La variant "Joker" de Batgirl #41 qui ne sera, en fin de compte, pas imprimée
Je lis par-ci, j’entends par-là que cette couverture est une violation de l'image de la femme, ou, au contraire, que les féministes sont tous des ploucs aux idées absurdes, qu'on vit dans un monde de "tapettes" ou que sais-je encore. Internet permet à des gens peu scrupuleux d'insulter les idées des autres et se faire la guerre à coup de tweets et de hashtags. Cette guerre virtuelle, elle est vrai pour la couverture de Batgirl #41, mais elle l'est pour d'autres choses encore, choses qu'il ne vaut mieux pas perdre son temps à lister à tel point ça en deviendrait absurde.

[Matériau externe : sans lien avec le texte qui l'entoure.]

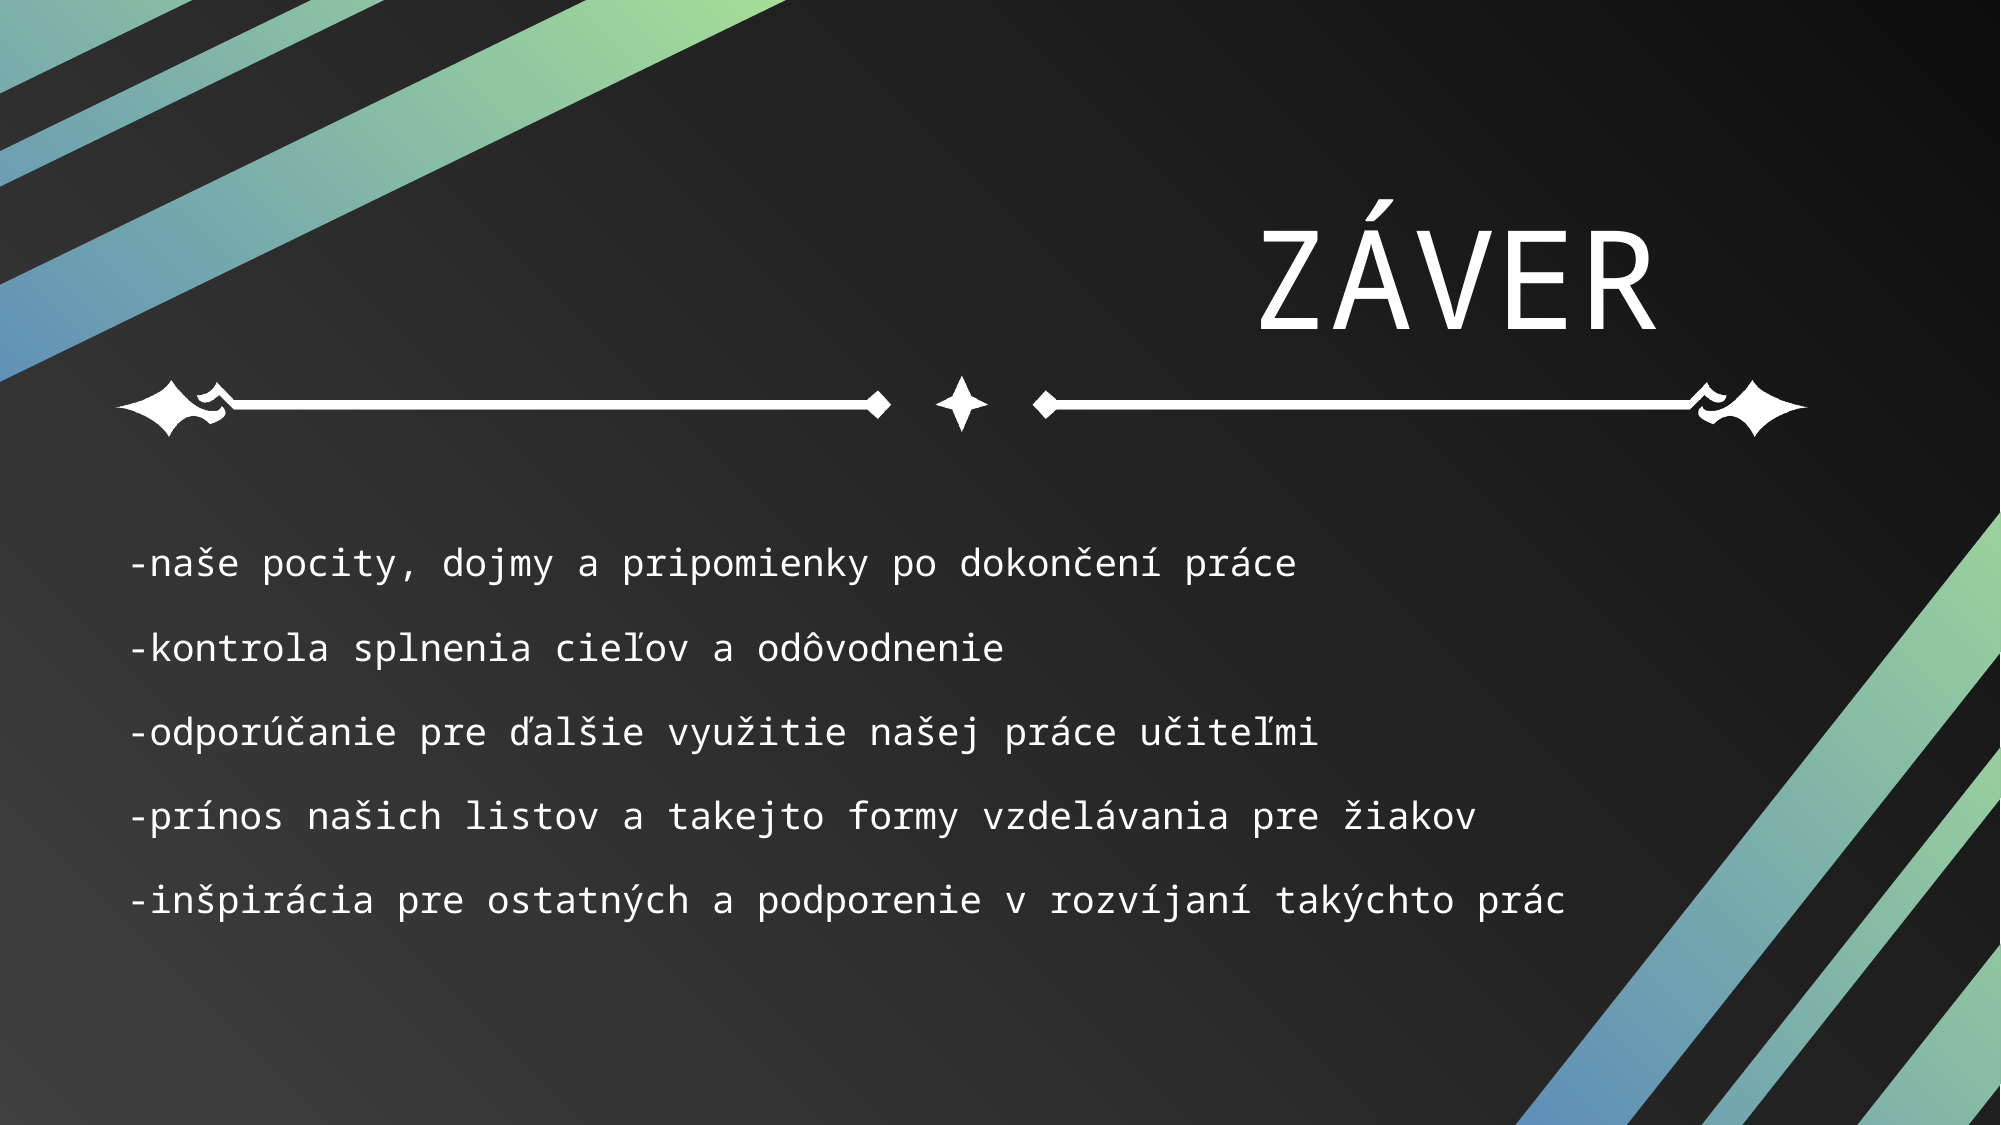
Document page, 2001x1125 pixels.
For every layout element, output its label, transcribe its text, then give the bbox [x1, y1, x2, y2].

text_box ZÁVER [1233, 203, 1736, 287]
text_box [1855, 942, 2000, 1125]
picture [115, 374, 1808, 437]
text_box [1700, 746, 2000, 1125]
text_box [1514, 510, 2000, 1125]
text_box [0, 0, 387, 188]
text_box [0, 0, 195, 95]
text_box [0, 0, 2000, 1125]
text_box [0, 0, 789, 383]
text_box -naše pocity, dojmy a pripomienky po dokončení práce -kontrola splnenia cieľov a odôvodnenie -odporúčanie pre ďalšie využitie našej práce učiteľmi -prínos našich listov a takejto formy vzdelávania pre žiakov -inšpirácia pre ostatných a podporenie v rozvíjaní takýchto prác [112, 509, 1683, 969]
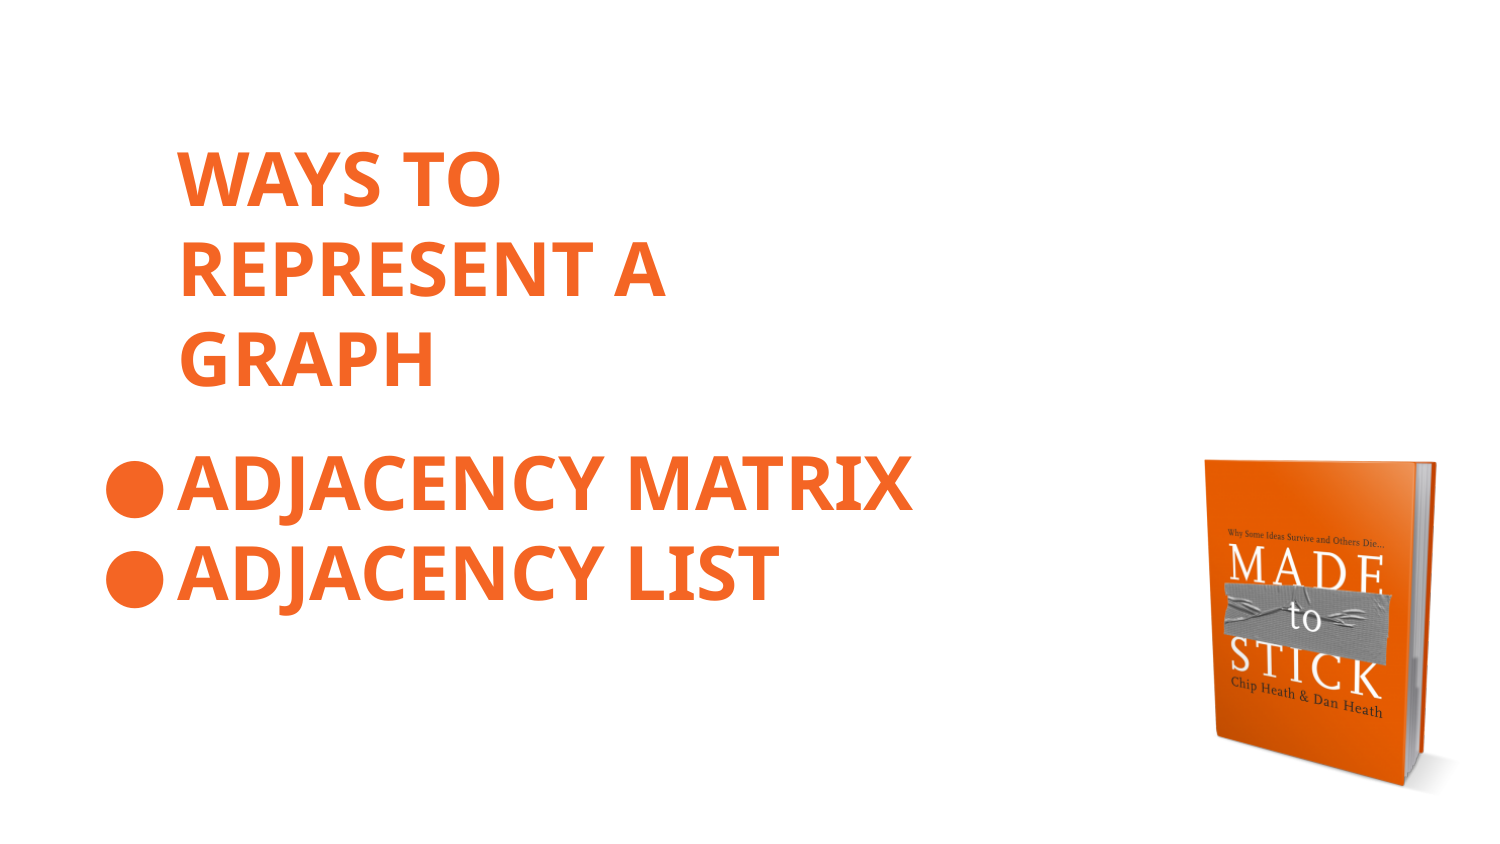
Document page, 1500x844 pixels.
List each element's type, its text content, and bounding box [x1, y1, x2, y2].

picture [1204, 459, 1463, 797]
title WAYS TO REPRESENT A GRAPH ADJACENCY MATRIX ADJACENCY LIST [87, 116, 941, 243]
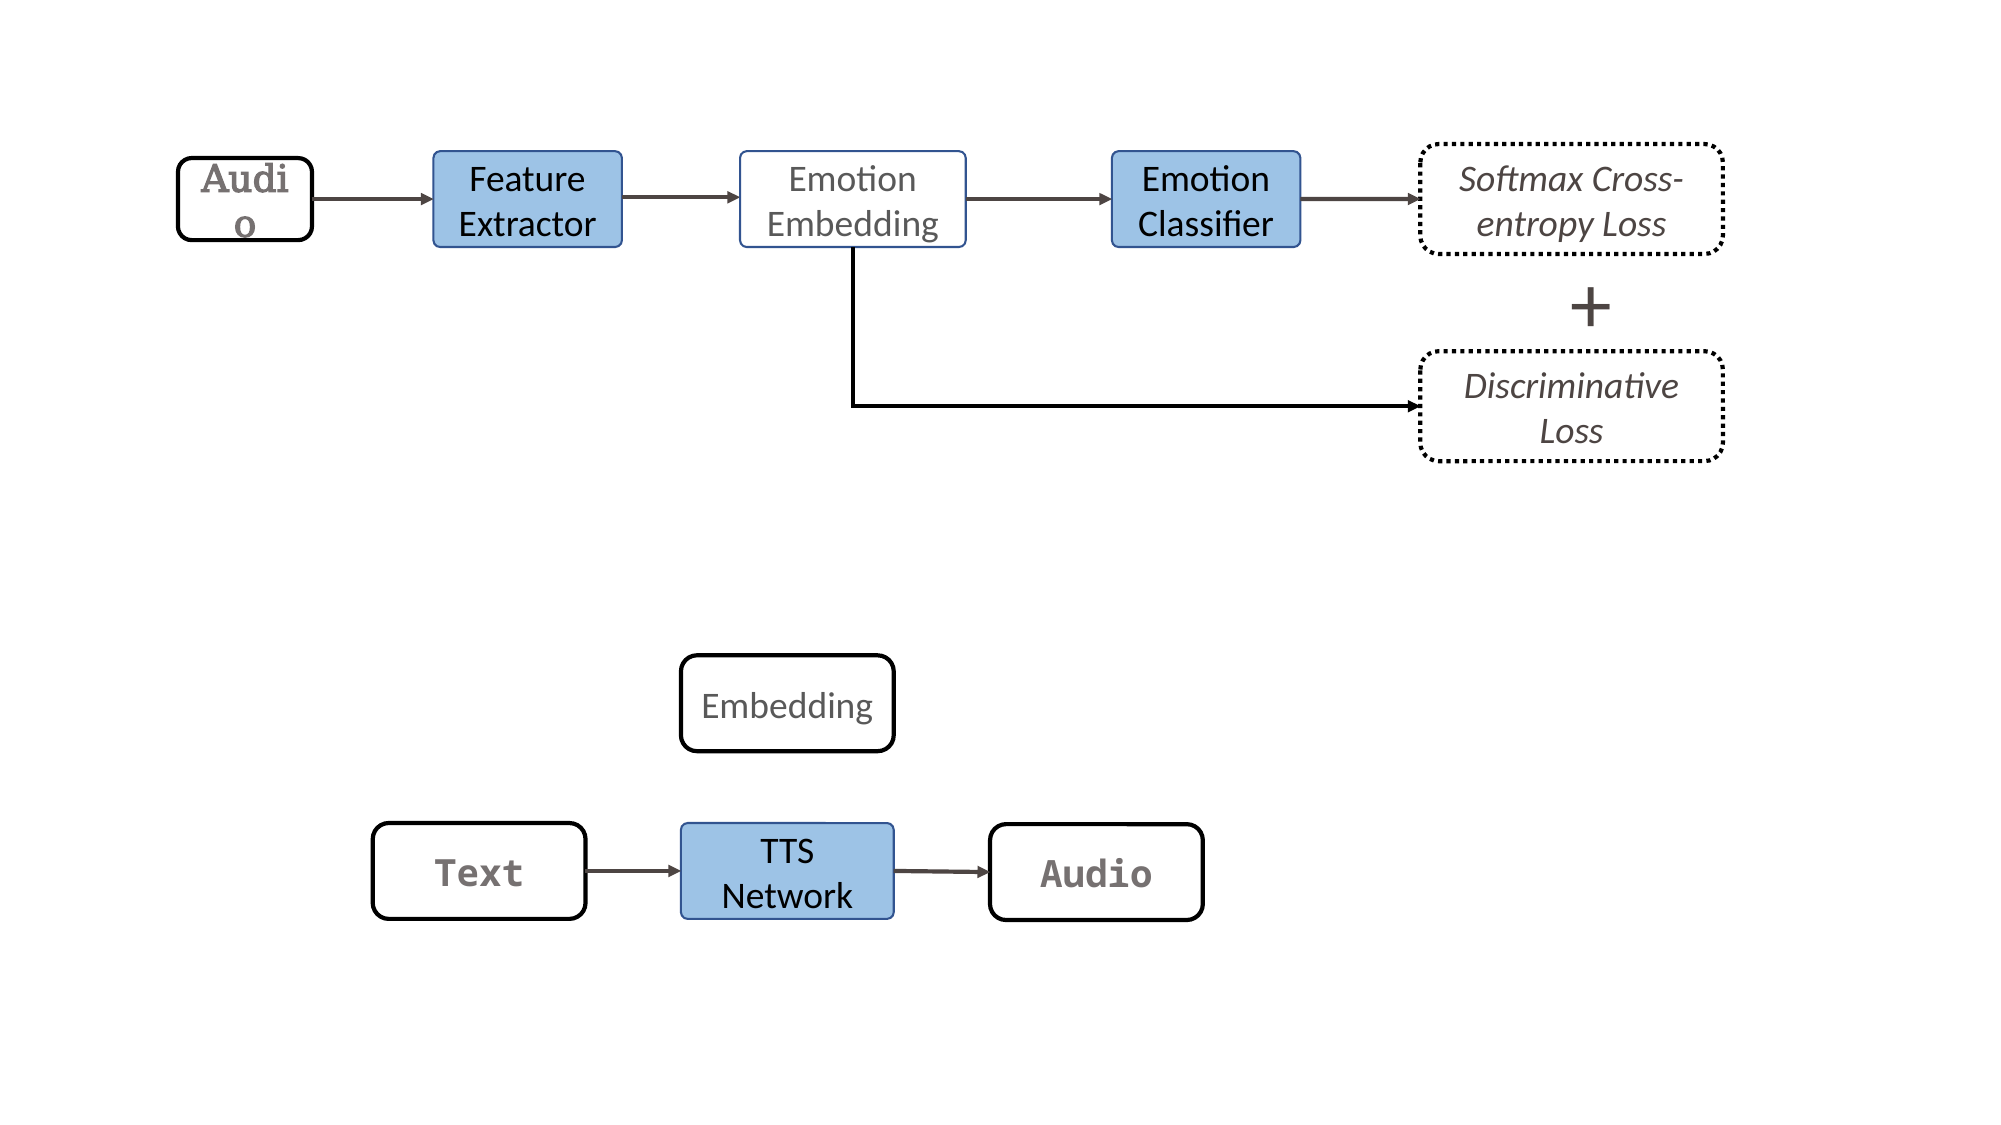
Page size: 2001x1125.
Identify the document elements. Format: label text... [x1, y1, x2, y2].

text_box Feature Extractor [432, 150, 623, 249]
text_box Text [371, 821, 587, 920]
text_box Discriminative Loss [1419, 350, 1724, 463]
text_box Audio [988, 823, 1204, 922]
text_box Emotion Classifier [1217, 150, 1302, 249]
text_box Softmax Cross-entropy Loss [1419, 143, 1724, 256]
text_box Emotion Embedding [738, 150, 967, 249]
text_box + [1550, 274, 1593, 326]
text_box Embedding [679, 654, 895, 753]
text_box TTS Network [679, 821, 895, 920]
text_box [1056, 42, 1217, 611]
text_box Audio [176, 156, 314, 242]
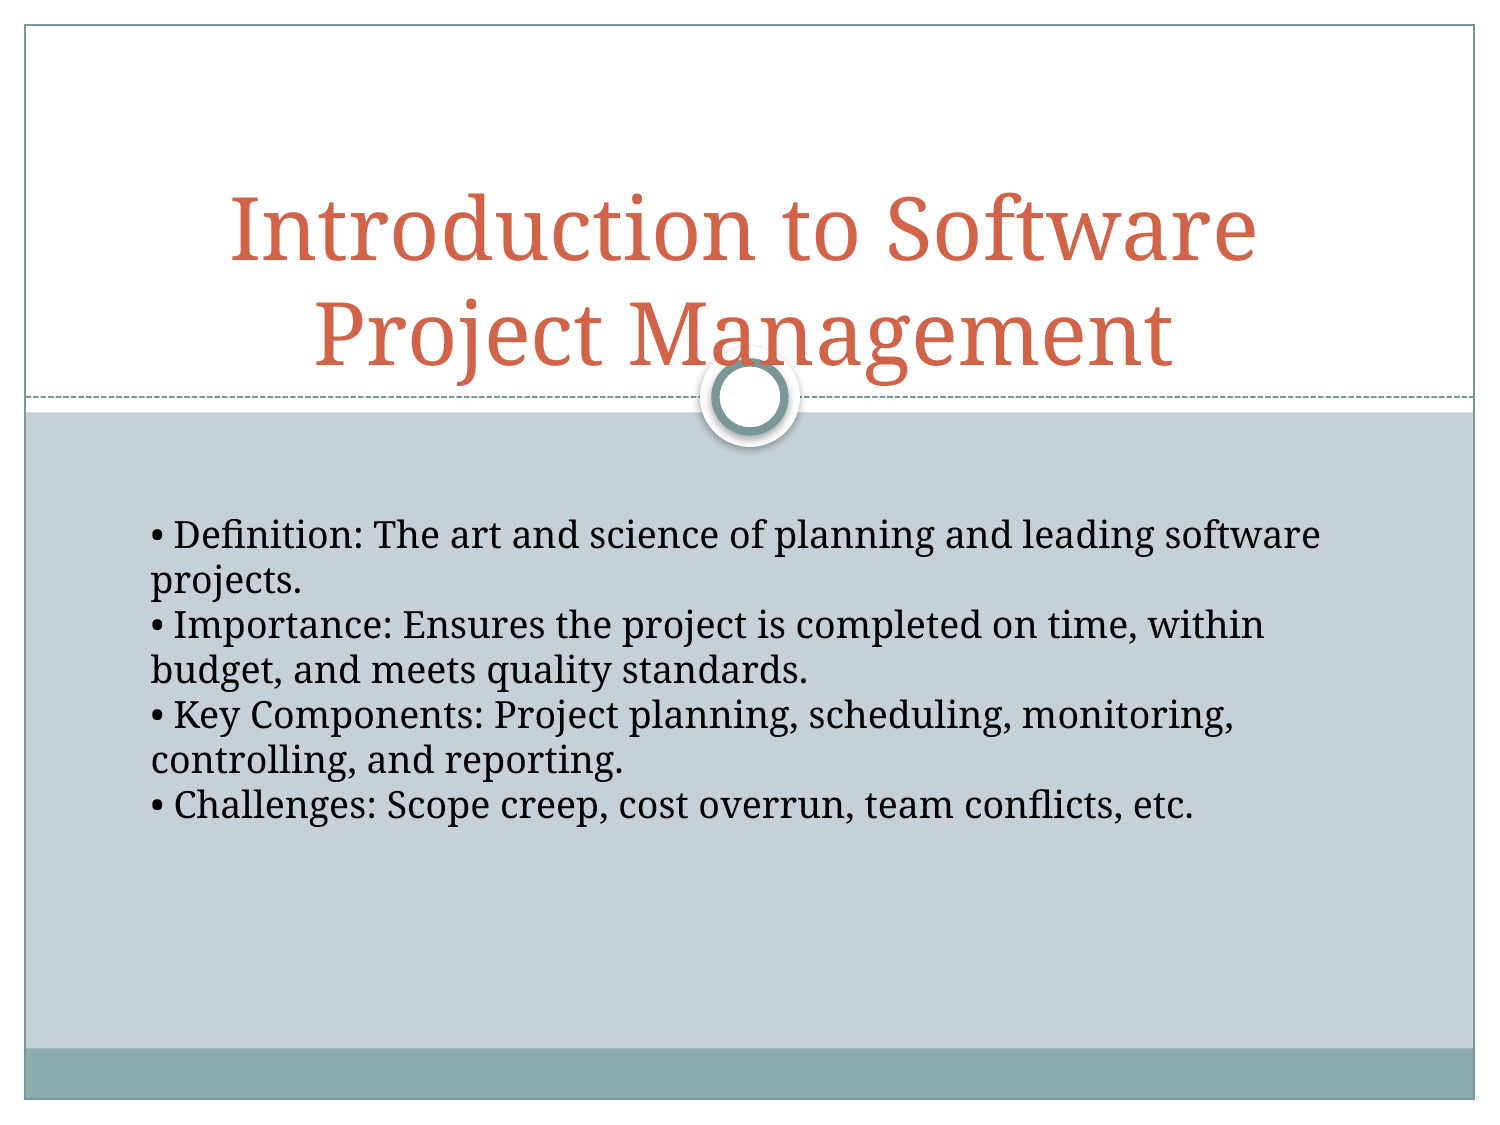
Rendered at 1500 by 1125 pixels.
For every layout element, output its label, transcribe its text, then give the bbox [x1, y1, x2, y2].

Alors, moi, du fond de ma campagne, sur le clavier grinçant de mon ordinateur bruyant via un blog que peu de personnes lisent ou prennent la peine de lire à raison, je vais vous le dire ce que je pense et ce que tout ça m'inspire.
Cela m'inspire une situation follement ironique. Une situation où des personnes se battant pour le droit des femmes s'attardent à enlever l'égalité que les super-héroïnes ont encore face aux super-héros. Les super-héroïnes comme Batgirl, c'est - comme les super-héros - un symbole d'espoir et d'expression d'idées politiquement correct ou non. En définitive, Batgirl est une jeune femme qui se bat pour la justice et son émancipation au train-train quotidien des filles de son âge. Batgirl risque sa vie, comme tout super-héros, et enlever à Batgirl les répercussions que peuvent avoir ses convictions c'est faire preuve d'une hypocrisie sans équivoque de la part des détracteurs de cette couverture.
Et cette couverture, parlons-en. Rafael Albuquerque l'a dit lui-même, il s'agit d'un hommage à l'un des plus grands comics de l'histoire du média : The Killing Joke d'Alan Moore et Brian Bolland qui - même par chez nous dans nos contrées françaises - fut réédité maintes et maintes fois pour que le publique le plus large qu'il soit puisse aborder cette histoire poétique sur la folie furieuse du Joker. Un Joker ayant peut-être violé Barbara Gordon en plus de l'avoir mutilée comme peuvent le suggérer les auteurs. Mais est-ce que ce comics est-il une atteinte à la cause féministe ? N'est-ce pas - comme cette couverture - la démonstration des risques qu'encourt Batgirl comme ses homologues masculins ?
Extrait de la couverture originale de Killing Joke par Brian Bolland
En vérité, dans un cas pareil, les pires ennemis du féminisme sont les féministes. Des féministes qui font encore la différence entre un super-héros et une super-héroïne, qui, sans s'en rendre compte, discrédite totalement Batgirl, l'une des rares personnages de fiction féminine à continuer son existence dans les comics sans se promener en mini-jupe, en décolleté mirobolant ou avec une poitrine grosse comme deux ballons de football.
Et, imaginons par l'absurde, que Killing Joke est une oeuvre anti-féministe. Est-ce que l'on doit sanctionner une couverture pour l'hommage plus de 20 ans après ? Doit-on réellement cracher sur le travail d'un artiste aussi talentueux car certains n'ont pas compris l'essence de cette couverture et des personnages qu'elle représente ?
Non, je ne crois pas. En faites, Batgirl est et se doit d'être comme tous les super-héros, au féminin comme au masculin. Si l'on enlève la souffrance et les risques du métier pour Batgirl, elle n'est plus l'égale des Batman ou Superman. Elle doit risquer sa vie, elle est bien obligée d'en baver à un moment, et ça pour ses idées, ses convictions comme tout le monde aimerait le faire que cela soit les féministes, Rafael Abulquerque, Alan Moore, toi ou moi. Et c'est ça qui nous rassemble, l'envie d'un monde meilleur.